Jenny’s son, Sam, was a kid who lived in the moment. He loved life, and he enjoyed every second of it. Even as he was dying from a brain tumor, Sam continued to love life and live big. As others approached the family with apprehension or avoided them entirely, Sam still smiled and jumped and played. Even when he couldn’t jump and play anymore, he still enjoyed lying on his mother’s lap, and just spending time with his dear family. He still loved at 100%. He didn’t live as others expected him to live.

Today, his mom is on a quest. Just as Sam did not ‘fit that narrative’ as to what a kid with a brain tumor was ‘supposed’ to look like, Jenny doesn’t want society to dictate how she and other grieving parents should live.  She says that sometimes she wishes that she had a ‘feeling machine’ that she could hook people up to for just a few moments so they could live in our shoes and feel what we feel. She certainly does not want others to experience child loss, but if they felt this way for just a few minutes, they would likely not judge us so much.

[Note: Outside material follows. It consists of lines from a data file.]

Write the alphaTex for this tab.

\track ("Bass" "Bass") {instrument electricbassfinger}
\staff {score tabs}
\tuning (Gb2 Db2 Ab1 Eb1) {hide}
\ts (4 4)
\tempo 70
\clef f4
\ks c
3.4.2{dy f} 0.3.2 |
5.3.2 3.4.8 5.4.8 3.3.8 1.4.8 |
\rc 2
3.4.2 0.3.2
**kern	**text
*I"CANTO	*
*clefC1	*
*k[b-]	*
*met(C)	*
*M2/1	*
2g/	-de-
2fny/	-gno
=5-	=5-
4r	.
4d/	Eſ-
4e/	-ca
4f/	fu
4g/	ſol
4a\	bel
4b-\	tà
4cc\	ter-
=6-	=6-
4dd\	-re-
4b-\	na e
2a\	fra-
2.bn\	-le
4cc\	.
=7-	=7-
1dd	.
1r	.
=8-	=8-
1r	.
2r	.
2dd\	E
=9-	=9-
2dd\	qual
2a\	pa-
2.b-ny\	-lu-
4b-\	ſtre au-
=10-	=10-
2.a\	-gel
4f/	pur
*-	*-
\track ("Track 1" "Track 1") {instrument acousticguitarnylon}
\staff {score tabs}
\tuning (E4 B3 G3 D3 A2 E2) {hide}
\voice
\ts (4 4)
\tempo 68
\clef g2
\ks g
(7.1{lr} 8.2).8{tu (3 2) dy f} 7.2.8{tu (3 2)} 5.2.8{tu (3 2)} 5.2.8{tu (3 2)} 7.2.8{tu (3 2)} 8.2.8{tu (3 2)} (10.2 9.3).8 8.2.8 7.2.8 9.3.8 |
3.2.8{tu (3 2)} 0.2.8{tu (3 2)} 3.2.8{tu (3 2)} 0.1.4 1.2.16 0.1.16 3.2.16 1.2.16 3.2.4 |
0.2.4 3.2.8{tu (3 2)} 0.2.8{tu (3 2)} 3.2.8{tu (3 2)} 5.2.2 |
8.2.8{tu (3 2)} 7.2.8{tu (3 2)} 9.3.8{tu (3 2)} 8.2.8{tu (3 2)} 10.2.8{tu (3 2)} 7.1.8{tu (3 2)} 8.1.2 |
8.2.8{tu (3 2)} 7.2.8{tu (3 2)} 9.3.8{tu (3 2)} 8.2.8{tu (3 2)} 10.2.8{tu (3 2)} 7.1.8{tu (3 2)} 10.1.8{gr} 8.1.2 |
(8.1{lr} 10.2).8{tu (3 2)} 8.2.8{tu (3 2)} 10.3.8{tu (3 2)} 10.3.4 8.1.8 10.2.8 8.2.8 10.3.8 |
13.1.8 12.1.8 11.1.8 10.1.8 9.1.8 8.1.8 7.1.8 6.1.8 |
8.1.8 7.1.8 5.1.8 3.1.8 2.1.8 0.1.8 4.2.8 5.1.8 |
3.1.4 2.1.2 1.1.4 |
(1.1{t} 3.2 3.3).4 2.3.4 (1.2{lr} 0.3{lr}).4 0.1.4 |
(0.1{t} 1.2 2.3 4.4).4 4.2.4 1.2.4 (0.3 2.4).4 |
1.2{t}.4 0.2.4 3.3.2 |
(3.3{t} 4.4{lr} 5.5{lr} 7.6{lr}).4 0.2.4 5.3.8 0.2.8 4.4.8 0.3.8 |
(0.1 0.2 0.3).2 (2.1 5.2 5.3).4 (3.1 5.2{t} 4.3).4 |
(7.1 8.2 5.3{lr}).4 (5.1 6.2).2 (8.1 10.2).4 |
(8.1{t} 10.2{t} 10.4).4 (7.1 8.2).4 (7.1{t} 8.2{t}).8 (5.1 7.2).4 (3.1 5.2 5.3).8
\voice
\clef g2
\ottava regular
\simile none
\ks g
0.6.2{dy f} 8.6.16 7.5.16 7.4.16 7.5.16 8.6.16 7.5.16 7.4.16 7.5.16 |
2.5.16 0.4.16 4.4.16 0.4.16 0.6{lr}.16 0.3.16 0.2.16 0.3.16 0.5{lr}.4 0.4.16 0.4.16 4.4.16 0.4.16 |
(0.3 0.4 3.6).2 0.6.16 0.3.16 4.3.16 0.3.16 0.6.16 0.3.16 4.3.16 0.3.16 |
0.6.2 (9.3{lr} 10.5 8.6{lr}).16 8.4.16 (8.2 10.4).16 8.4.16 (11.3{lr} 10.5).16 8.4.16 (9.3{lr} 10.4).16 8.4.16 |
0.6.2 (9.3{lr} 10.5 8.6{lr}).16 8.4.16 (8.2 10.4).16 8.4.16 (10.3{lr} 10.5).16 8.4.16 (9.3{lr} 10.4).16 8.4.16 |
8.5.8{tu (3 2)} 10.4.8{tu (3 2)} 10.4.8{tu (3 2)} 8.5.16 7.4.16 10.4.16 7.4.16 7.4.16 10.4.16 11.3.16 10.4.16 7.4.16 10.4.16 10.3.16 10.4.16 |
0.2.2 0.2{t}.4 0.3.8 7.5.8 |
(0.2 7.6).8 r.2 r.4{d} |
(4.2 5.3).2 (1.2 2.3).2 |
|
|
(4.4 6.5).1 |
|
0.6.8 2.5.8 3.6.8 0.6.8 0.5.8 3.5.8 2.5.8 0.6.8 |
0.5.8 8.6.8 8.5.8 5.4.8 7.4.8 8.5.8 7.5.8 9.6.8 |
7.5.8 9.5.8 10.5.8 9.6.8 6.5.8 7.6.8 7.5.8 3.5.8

There is definitely no time limit on grief. I know that I have gotten to the point where I hesitate to tell people that it has been 4 years since Andy died. If I am sad and having a horrible day really missing Andy, I don’t tell people that it has been four years since his death. I have gotten to the point where I don’t even want them to ask. I feel almost embarrassed that I am not ‘better’ than this. I fear that they will judge me, labeling me as ‘not doing well.’

Jenny’s goal is not to change us or somehow help us to get through our grief quicker or easier. She wants us as grieving parents to unite together and teach society that grief is a normal part of loving and living. Grief is not something to be fixed. She has entitled her new organization, Maverick Grief. On her website, Jenny writes, ‘Grief is not a problem to be resolved. Grief is not a mental illness or an ailment to recover from and nor is it a linear condition that travels through an upward trajectory to a definitive end. To deny the human experience of grief is to deny the existence, depth, and worth of love. These two most powerful forces are the foundation of humanity. They co-exist and are at the epicentre of the human living condition. Grief IS love.' I couldn’t agree more.